Tuesday, March 29, 2011

The time has come...

The time has come...for my little family to pack up and move to Van Wert.
And it came quickly.
I have been applying to positions in several hospitals there, and waiting...knowing that the move was somewhere on the horizon. Cyle really wanted to get moved back there to make the most of the spring and summer season, the time when he would have the most work there to do. So we put our house on the market, and we waited. We then heard from one of Cyle's friends, that there was a new position opening at the county hospital, and encouraged to apply. So I did. The very next day at work, I faxed an application. Three days later I received a call, requesting an interview for the position. Excited, anxious and
nervous, we set up an interview for the following Monday. We drove to Van Wert for the weekend, and stayed through Monday for my interview. It went SO well. I returned to Pampaw's house afterward, answered all sorts of questions about how it went from Cyle, and I was really excited about it all. The manager there told me that she would call me either way, so I waited. And we headed home. Tuesday morning, on my way to work, I received a call and an offer to accept the position. With a few more questions, I gladly accepted.
I will be the newest employee on the Surgical Team at Van Wert County Hospital.
Completely new territory for me...not only the position, but the lifestyle...but I've always been one that's up for a good challenge!
The kicker....Start with orientation in 2 weeks.
So that very day, I gave my 2 weeks in the Peds ER, and got a few
of my last shifts covered so we can successfully make the move so quickly. My hubby is over the moon about this!! He's like a kid in a candy store! He's wanted this for quite some time now, and has been in Van Wert working on the new house since the day I accepted the position! Cayden is becoming more aware that we will be moving to Pampaw's house...and is quick to tell everyone that he's "going to Van Werk!!"
So here I am writing this..it's Tuesday. The moving truck will be here on Thursday. That's 2 days from now.
I am really very excited to begin this new phase of our lives, and I really think this is going to be a wonderful move for my little family. Cyle is so excited to raise his babies where he was raised, and I'm looking forward to being a part of that as well.

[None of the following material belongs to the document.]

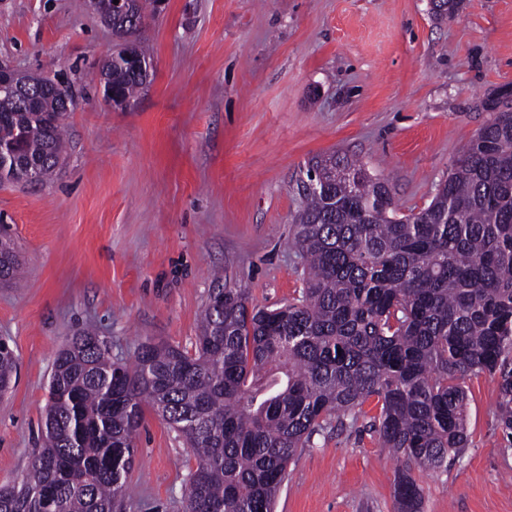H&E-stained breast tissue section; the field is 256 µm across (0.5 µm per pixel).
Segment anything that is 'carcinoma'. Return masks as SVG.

But there's still some part of my heart that's sad. A part that triggers random tears. A part that's a combination of sadness and fear that will only be overcome when I get there, and I find out that it's all going to be okay. A part that's going to miss my family and friends more than I've ever missed anyone or anything in my life.
And it will be okay.
And we'll be back here to visit just as much as we've been to Van Wert to visit over the years...and that's quite a bit!
So with tears and smiles, all at the same time...we're off. Off to a new chapter of our story, but I'll never stop flipping back to the old pages!